EXERCISE A – From the strata rental column, list every exemption an owner may have once the strata corporation reaches its rental limit.
EXERCISE B – Write the next part of the strata rental column, picking up after its final sentence.

There are three possible exemptions that may apply to an owner if their strata corporation has reached the limit of rentals.
We found out that an owner has a tenant without permission, as required by our bylaws. It’s unfair to the other owners who are patiently on the waitlist waiting for their turn.
As a council, we understand that we can still take steps in the bylaw-enforcement process, including levying fines, but to what end?
Some council members want to apply the maximum fines possible, including a fine every seven days. Still, other members suggest we shouldn’t be so heavy-handed since the owner can’t evict their tenant even if they wanted to given the ban evictions during the COVID-19 state of emergency in place.
Any advice will be appreciated.
—Diana R, Prince George
It is the responsibility of an owner to comply with the bylaws of a strata corporation. During the COVID-19 restrictions or a time of crisis, the last measure anyone wants is the eviction or removal of a tenant or owner from their residence. While that consideration is being generously applied by strata corporations, owners who ignore their bylaws are still subject to the consequences and penalties.
Strata corporations are permitted to adopt bylaws that limit or restrict rentals. There are three possible exemptions that may apply to an owner if their strata corporation has reached the limit of rentals.
1. An owner may rent to a family member who is a parent or child of the owner or owner’s spouse.
2. They may be granted an exemption as the first purchaser from the owner-developer or by an owner-developer exemption created for strata corporations since 2010.
3. If they have hardship — such as a job loss during this period requiring them to rent their unit — they may apply to the strata corporation for an exemption from the strata bylaws.
Each of these three exemptions is excluded from the strata corporation’s count of total rentals, allowing for the continued application of the rental bylaws. In every rental of a strata lot, the strata lot owner must provide the tenant with a copy of the strata corporation’s bylaws and rules and must provide a copy of a signed Form K, Notice of Tenant’s Responsibilities, to the strata corporation.

STORED DATA –
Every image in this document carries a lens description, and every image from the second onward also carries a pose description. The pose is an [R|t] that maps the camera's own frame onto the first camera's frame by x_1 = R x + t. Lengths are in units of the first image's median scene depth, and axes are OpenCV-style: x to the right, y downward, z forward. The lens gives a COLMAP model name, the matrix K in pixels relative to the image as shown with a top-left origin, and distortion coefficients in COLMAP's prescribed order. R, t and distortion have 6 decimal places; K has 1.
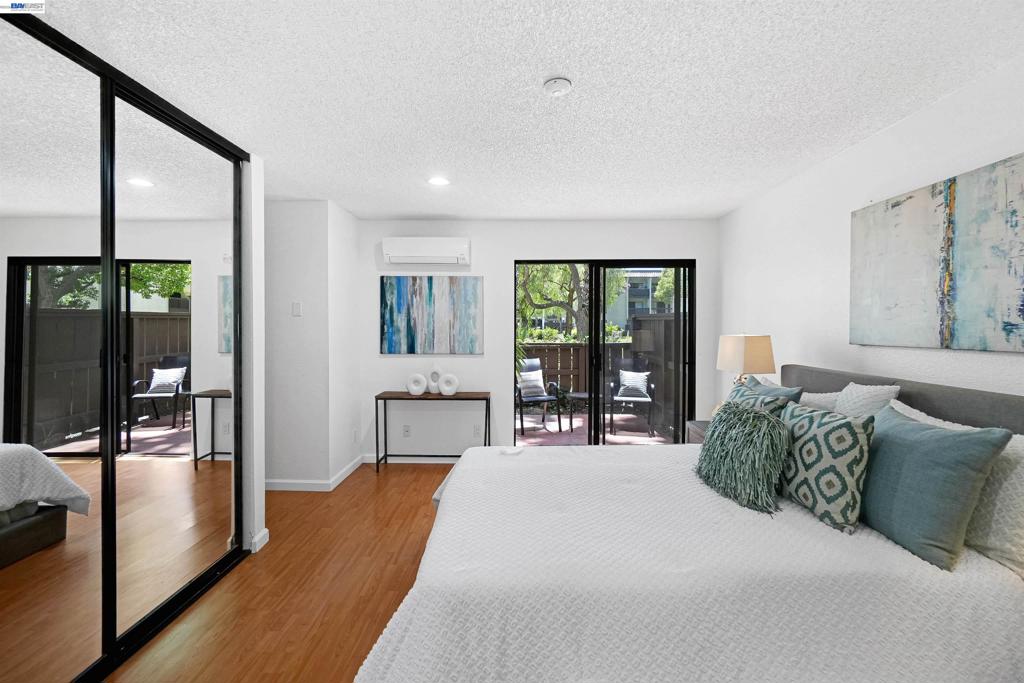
lens RADIAL K [[453.7, 0, 512.4], [0, 453.7, 336.0], [0, 0, 1]] dist [-0.000247, 0.002898]
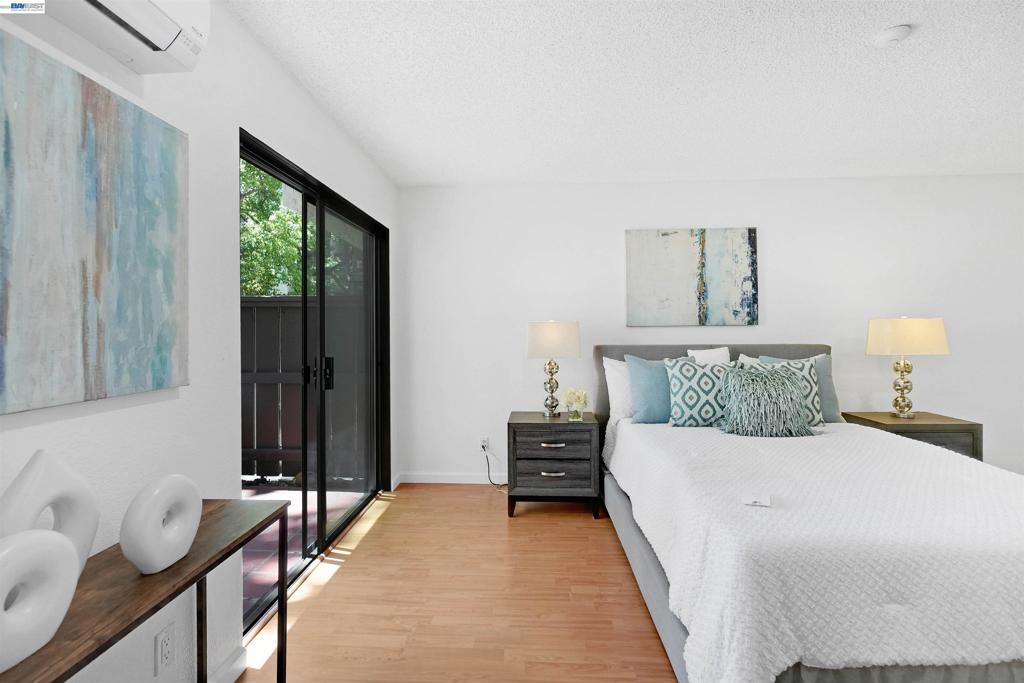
lens RADIAL K [[453.7, 0, 514.7], [0, 453.7, 327.9], [0, 0, 1]] dist [-0.000247, 0.002898]
pose [[0.027845, 0.000581, 0.999612, -0.639491], [0.030070, 0.999547, -0.001418, 0.014627], [-0.999160, 0.030098, 0.027815, 1.321940]]
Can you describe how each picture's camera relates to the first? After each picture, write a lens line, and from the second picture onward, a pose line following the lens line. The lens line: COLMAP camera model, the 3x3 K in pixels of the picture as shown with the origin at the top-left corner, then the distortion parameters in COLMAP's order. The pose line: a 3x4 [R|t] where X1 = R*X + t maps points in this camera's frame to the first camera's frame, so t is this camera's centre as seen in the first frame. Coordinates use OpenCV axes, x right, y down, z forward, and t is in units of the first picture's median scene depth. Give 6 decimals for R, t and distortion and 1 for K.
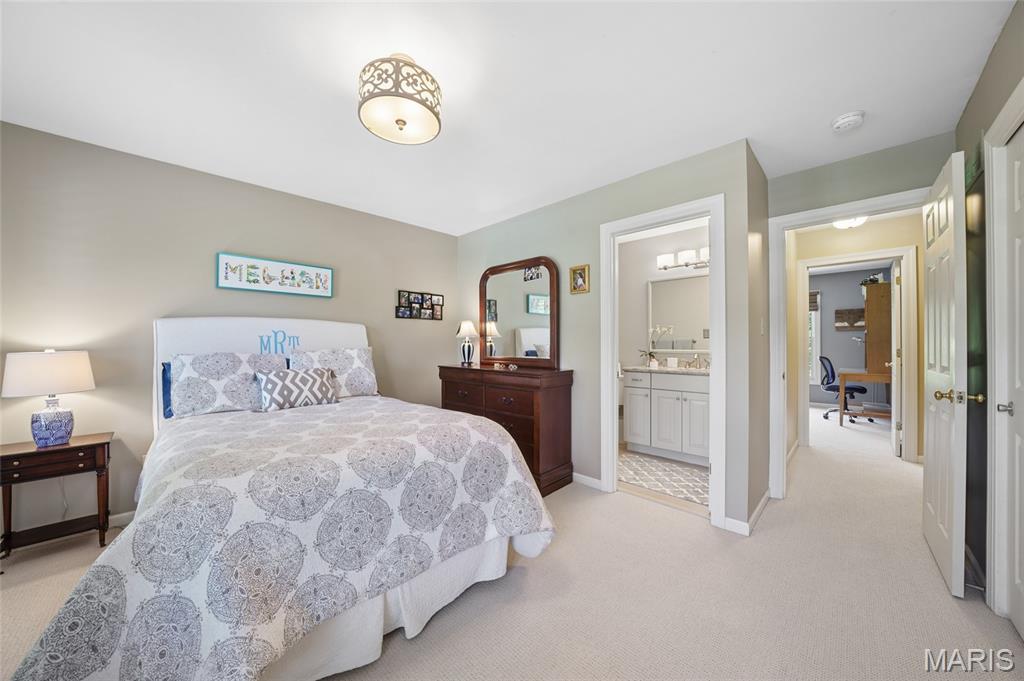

ANSWER A –
1. Renting to a family member who is a parent or child of the owner or the owner's spouse.
2. An exemption as the first purchaser from the owner-developer, or an owner-developer exemption created for strata corporations since 2010.
3. A hardship exemption, such as a job loss during this period that requires renting the unit, applied for from the strata corporation.

ANSWER B –
If a tenant has not been informed by the landlord of the bylaws of the strata corporation, they are bound by the bylaws and rules of the strata corporation. Still, they may within 90 days of learning of the landlord’s failure to comply with the bylaws, end the tenancy agreement without penalty by giving notice to the landlord, and the landlord must pay the tenant’s reasonable moving expenses to a maximum of one month’s rent.
The consequences are significant for the landlord who faces penalties from both the tenant and the strata corporation; however, the tenant is not in contravention of the bylaw. Ultimately the burden is on the landlord to comply with the bylaws or pay the consequences.
There have been several incidents where owners have attempted to avoid bylaw compliance, claiming COVID-19 circumstances at the expense of fellow owners. Review your bylaws to find out what penalties may be applied if the strata corporation has determined this is a violation.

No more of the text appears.